Endocrine-Disrupting Chemicals: An Endocrine Society Scientific Statement
Evanthia Diamanti-Kandarakis, Jean-Pierre Bourguignon, Linda C. Giudice, Russ Hauser, Gail S. Prins, Ana M. Soto, R. Thomas Zoeller and Andrea C. Gore
Endocrine Section of First Department of Medicine (E.D.-K.), Laiko Hospital, Medical School University of Athens, 11527 Athens, Greece; Department of Pediatrics (J.-P.B.), Centre Hospitalier Universitaire de Liege, 4000 Liege, Belgium; Department of Obstetrics, Gynecology, and Reproductive Sciences (L.C.G.), University of California San Francisco, San Francisco, California 94131; Department of Environmental Health (R.H.), Harvard School of Public Health, Boston, Massachusetts 02115; Department of Urology (G.S.P.), University of Illinois at Chicago, Chicago, Illinois 60612; Department of Anatomy and Cell Biology (A.M.S.), Tufts University School of Medicine, Boston, Massachusetts 02111; Biology Department (R.T.Z.), University of Massachusetts, Amherst, Massachusetts 01003; and Division of Pharmacology and Toxicology (A.C.G.), The University of Texas at Austin, Austin, Texas 78712
Correspondence: Address all correspondence and requests for reprints to: Andrea C. Gore, Ph.D., The University of Texas at Austin, College of Pharmacy, 1 University Station, A1915, Austin, Texas 78712. E-mail: firstname.lastname@example.org.

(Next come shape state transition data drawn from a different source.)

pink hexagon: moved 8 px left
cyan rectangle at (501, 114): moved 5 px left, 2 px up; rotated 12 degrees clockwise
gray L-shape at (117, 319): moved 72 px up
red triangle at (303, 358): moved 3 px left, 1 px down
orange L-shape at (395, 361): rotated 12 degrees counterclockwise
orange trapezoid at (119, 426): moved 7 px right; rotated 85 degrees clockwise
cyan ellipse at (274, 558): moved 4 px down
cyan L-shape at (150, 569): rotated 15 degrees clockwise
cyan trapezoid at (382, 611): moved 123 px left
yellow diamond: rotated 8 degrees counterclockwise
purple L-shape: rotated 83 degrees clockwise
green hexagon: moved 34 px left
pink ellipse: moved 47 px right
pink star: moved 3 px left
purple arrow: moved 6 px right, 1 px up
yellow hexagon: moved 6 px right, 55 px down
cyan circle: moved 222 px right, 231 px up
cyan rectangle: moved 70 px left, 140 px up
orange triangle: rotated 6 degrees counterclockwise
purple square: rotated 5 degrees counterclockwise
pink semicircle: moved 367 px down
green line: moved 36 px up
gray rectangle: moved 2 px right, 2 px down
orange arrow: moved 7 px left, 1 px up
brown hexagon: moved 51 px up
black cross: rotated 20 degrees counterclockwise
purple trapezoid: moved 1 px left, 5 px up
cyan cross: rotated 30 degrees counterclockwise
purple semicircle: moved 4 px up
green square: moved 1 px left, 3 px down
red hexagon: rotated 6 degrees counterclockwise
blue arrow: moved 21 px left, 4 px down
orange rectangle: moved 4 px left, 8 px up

There is growing interest in the possible health threat posed by endocrine-disrupting chemicals (EDCs), which are substances in our environment, food, and consumer products that interfere with hormone biosynthesis, metabolism, or action resulting in a deviation from normal homeostatic control or reproduction. In this first Scientific Statement of The Endocrine Society, we present the evidence that endocrine disruptors have effects on male and female reproduction, breast development and cancer, prostate cancer, neuroendocrinology, thyroid, metabolism and obesity, and cardiovascular endocrinology. Results from animal models, human clinical observations, and epidemiological studies converge to implicate EDCs as a significant concern to public health. The mechanisms of EDCs involve divergent pathways including (but not limited to) estrogenic, antiandrogenic, thyroid, peroxisome proliferator-activated receptor , retinoid, and actions through other nuclear receptors; steroidogenic enzymes; neurotransmitter receptors and systems; and many other pathways that are highly conserved in wildlife and humans, and which can be modeled in laboratory in vitro and in vivo models. Furthermore, EDCs represent a broad class of molecules such as organochlorinated pesticides and industrial chemicals, plastics and plasticizers, fuels, and many other chemicals that are present in the environment or are in widespread use. We make a number of recommendations to increase understanding of effects of EDCs, including enhancing increased basic and clinical research, invoking the precautionary principle, and advocating involvement of individual and scientific society stakeholders in communicating and implementing changes in public policy and awareness.